Segment Open

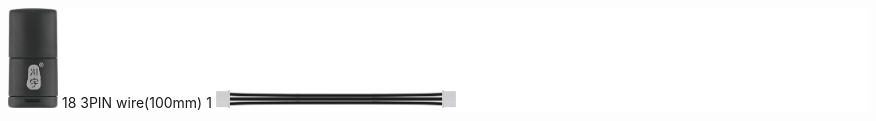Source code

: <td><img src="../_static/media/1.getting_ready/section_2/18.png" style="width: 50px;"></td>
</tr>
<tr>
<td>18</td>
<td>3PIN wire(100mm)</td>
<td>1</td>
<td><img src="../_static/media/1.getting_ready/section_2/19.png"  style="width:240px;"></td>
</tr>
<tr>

Segment Closed
Segment Open

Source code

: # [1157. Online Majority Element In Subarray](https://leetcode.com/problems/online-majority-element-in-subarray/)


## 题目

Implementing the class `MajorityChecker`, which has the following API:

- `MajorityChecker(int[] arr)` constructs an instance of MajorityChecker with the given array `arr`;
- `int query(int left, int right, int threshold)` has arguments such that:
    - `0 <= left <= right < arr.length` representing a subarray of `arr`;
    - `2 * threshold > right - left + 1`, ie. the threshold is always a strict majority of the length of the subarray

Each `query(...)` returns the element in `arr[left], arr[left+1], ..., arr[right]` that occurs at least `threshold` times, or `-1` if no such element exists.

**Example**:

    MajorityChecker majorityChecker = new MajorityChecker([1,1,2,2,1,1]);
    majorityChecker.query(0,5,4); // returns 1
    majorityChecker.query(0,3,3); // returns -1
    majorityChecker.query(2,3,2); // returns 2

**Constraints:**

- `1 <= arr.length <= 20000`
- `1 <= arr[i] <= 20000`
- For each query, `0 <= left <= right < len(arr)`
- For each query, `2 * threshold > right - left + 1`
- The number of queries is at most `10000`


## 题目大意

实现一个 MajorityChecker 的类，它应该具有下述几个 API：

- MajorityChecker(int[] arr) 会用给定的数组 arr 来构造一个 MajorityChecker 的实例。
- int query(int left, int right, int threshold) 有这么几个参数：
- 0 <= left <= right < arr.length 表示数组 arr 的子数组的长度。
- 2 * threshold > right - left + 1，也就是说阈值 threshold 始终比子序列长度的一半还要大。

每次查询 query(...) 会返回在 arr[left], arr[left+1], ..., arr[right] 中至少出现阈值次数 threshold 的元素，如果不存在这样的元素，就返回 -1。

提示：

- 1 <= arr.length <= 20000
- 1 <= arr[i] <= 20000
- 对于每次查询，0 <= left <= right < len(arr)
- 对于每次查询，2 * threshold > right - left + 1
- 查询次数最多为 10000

Segment Closed

● **Work to be completed**
Reproduce each line in the listing above that mentions the string "media".

● **Answer to this task**
: <td><img src="../_static/media/1.getting_ready/section_2/18.png" style="width: 50px;"></td>
<td><img src="../_static/media/1.getting_ready/section_2/19.png"  style="width:240px;"></td>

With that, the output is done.